Osmanlı/Türk kültüründe müzikle uğraşan kişi (“uğraşan” kelimesi belki en doğru tabir. Çünkü Batılı anlamda para karşılığı profesyonel olarak müzikle ilgilenme meselesi bizde çok sonraları ortaya çıkan bir durum. Hatta Beşir Ayvazoğlu “Neyin Sırrı” kitabının 47. sayfasında, önünde diz kırılıp meşk edilen hocalar için “Bildiklerini öğretirken maddi hiçbir karşılık beklemezler; bekledikleri sadece samimiyet, kabiliyet ve öğrenmek aşkıdır” der) ile bu sanatsal pratiğe ev sahipliği yapan mekanlar arasındaki ilişkiyi karşılayan “himaye” biçiminin nasıl şekillendiği konusunu merkez alan kitabın daha başında Halil İnalcık’ın alanında ilk eser olan “Şair ve Patron”unun anılması önemli. Şairlerin yazdıkları metinler karşılığında iktidarı temsil eden padişahlarla geliştirdikleri himaye biçimini anlatarak üzeri sislerle kaplı bir öyküyü günümüze getirmesi nasıl bir işlev görüyorsa, Benlioğlu’nun çalışması da benzer bir boşluğu doldurmak açısından başvuru kaynağı olarak ele alınabilecek bir toplam sunuyor ilgilisine.

“Saray ve Musıki” adlı eserde aktarılan bilgilere göre Doğu sarayları arasında bile müzisyen ile iktidar arasındaki patronaj ilişkisinin zaman zaman temel farklılıklar göstermesi de oldukça ilginç. Mesela ilk dönem İslam saraylarında müzisyenlerin hamilerine bağlılıklarını ifade eden methiyeler barındıran şarkılar yaptıkları ve bunun fazlaca bir repertuvar tuttuğunu, ancak Osmanlı/Türk saraylarında bu tür pragmatik yaklaşımlara rastlanmadığını belirtiyor yazar.
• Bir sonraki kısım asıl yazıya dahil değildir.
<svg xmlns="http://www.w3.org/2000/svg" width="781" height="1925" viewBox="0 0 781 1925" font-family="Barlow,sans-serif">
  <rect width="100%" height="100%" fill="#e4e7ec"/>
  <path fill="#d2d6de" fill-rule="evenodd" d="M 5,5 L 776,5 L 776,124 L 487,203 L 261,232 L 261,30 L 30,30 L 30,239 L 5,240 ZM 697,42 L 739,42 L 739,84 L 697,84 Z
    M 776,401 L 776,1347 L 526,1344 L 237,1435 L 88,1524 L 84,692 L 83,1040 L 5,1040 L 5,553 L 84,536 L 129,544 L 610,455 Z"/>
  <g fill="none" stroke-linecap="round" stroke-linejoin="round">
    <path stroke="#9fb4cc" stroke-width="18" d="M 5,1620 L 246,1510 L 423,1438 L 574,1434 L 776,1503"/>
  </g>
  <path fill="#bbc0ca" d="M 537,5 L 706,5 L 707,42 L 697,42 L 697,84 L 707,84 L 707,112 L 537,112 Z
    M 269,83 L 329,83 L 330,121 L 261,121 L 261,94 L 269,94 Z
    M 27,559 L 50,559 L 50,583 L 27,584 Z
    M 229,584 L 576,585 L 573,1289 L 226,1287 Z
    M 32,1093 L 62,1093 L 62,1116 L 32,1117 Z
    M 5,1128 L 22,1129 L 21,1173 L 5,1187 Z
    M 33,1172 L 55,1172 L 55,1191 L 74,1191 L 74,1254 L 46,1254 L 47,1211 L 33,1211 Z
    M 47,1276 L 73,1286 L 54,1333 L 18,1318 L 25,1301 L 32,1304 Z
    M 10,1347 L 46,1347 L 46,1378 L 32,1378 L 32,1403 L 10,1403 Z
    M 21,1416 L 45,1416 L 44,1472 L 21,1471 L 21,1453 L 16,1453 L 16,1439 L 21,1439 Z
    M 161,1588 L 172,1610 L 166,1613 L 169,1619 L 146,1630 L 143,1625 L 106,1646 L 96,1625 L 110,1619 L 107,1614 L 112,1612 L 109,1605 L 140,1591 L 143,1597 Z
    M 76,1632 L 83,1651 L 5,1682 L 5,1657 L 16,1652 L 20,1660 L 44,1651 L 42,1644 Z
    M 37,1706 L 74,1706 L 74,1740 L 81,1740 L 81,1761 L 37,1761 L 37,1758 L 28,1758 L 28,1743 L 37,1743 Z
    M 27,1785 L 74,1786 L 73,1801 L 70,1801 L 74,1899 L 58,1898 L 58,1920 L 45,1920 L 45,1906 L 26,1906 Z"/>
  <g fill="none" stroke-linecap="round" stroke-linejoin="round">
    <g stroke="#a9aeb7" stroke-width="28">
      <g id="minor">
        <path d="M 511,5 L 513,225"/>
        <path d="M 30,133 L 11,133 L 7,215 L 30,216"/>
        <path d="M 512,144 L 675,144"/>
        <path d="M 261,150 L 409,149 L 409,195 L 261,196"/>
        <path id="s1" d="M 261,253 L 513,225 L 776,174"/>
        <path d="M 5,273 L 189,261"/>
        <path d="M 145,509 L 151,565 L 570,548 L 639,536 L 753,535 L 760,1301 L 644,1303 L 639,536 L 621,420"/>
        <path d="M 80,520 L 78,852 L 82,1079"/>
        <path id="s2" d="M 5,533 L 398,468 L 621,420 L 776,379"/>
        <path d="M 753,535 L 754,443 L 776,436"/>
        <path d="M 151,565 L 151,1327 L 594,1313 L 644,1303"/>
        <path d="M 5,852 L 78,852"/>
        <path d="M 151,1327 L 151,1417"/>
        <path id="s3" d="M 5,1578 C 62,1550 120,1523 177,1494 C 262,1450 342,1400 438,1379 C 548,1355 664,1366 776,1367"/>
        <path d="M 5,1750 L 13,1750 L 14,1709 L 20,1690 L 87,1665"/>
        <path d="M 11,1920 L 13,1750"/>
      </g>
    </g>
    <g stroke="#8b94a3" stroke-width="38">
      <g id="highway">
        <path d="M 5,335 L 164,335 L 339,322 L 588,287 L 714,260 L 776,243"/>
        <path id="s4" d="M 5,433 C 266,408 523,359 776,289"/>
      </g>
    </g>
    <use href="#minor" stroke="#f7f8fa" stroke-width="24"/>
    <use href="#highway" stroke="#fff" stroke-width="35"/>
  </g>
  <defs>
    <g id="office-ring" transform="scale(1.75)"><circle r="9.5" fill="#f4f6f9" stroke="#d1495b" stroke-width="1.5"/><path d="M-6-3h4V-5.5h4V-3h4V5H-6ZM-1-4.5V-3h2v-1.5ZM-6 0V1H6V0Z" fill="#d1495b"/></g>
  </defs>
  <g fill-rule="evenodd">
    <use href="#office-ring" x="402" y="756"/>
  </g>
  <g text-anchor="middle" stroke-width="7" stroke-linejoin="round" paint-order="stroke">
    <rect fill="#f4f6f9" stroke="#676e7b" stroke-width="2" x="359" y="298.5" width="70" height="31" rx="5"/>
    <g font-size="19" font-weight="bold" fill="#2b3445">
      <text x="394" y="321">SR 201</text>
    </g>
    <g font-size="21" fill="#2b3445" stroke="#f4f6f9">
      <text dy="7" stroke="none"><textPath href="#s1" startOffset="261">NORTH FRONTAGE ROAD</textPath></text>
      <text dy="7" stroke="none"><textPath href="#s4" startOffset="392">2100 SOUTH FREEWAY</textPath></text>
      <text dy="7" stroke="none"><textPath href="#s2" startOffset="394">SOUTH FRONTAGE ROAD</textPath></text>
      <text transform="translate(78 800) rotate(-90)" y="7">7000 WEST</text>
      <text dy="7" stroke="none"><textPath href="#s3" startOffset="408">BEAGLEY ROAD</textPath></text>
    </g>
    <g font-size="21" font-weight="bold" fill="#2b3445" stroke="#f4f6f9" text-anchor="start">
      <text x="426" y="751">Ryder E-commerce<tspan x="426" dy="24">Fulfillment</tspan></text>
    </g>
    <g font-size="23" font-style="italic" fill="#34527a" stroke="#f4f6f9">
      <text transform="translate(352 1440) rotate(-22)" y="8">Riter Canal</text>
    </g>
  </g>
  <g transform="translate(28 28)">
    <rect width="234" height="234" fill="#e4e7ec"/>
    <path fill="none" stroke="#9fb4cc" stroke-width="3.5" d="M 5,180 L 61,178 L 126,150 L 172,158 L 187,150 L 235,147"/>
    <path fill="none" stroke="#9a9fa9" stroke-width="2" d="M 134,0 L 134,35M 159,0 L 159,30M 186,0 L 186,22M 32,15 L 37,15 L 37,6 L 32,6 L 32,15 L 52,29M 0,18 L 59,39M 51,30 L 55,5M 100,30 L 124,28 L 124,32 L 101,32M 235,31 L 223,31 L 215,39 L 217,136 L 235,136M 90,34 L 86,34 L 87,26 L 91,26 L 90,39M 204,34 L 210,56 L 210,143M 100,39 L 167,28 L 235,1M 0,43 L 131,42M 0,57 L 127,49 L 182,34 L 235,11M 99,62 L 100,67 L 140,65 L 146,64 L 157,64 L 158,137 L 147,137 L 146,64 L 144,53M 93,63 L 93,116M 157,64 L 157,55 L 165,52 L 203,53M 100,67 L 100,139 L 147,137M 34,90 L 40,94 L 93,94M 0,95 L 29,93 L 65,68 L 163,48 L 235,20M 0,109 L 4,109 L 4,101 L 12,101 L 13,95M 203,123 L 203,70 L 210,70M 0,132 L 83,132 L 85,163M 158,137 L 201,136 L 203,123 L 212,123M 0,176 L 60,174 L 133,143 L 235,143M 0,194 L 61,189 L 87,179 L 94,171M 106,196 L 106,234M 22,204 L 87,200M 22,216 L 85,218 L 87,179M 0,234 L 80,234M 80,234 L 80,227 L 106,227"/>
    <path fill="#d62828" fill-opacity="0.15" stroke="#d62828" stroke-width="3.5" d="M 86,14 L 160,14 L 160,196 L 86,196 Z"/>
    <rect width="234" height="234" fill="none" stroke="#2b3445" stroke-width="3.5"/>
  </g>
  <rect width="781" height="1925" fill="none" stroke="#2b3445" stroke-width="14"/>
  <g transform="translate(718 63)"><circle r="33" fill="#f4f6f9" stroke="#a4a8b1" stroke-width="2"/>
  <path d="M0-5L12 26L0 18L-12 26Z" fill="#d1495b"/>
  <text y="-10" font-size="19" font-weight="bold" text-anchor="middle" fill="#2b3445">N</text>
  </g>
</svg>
Ve şöyle bir çözümleme yaparak devam ediyor: “Bu durumun başlıca sebebi olarak bestecilerin iktidarla kurdukları ilişkinin ancak methiyelerle canlı tutulabilecek kadar basit ve tek yönlü olmaması gösterilebilir. Genelde müzik dışı bir meslekle hayatını temin eden, şehirli kimliğiyle saraya bağımlı olarak yaşamak mecburiyetinde olmayan Osmanlı bestekarı için sanatını maddi kaygılarla saraya adamak, hem gereksiz hem de niteliksiz bir durumdu”(s.221). Osmanlı/Türk müziği birikiminin iktidarı temsil eden saraya bağımlı olarak yapılanmadığının ve şehirli bir müzik geleneğini taşıdığının en önemli delili hiç kuşkusuz Benlioğlu’nun da kitabında bahsettiği gibi müziğe ilgi göstermeyen ve saraydan çıkaran padişahların (III.Osman dönemi-1754-1757) varlığı karşısında bile bu geleneğin öğretimi, üretimi ve icrası konusunda tarihsel bir kesintinin vuku bulmamasıdır. Müziği geçim kaynağının çok daha ötesinde aşkın anlamlar üzerinden alımlayan bir sanatsal ahlak anlayışının pedagojisinden geçen ve hayatlarını idame ettirecek başka meslekleri bulunan müzisyenler için sarayın nadiren de olsa bu dışlama tavrı karşısında müzikal sürecin herhangi bir akamete uğramamasını sağlayan en önemli zemin hiç kuşkusuz Osmanlı/Türk müziğinin bir şehir müziği olması ve şehrin farklı katmanlarında resmi patronaj ilişkisine ihtiyaç duymayacak iç devinimini üretebilmesinin altını kitapta bolca çiziyor Benlioğlu.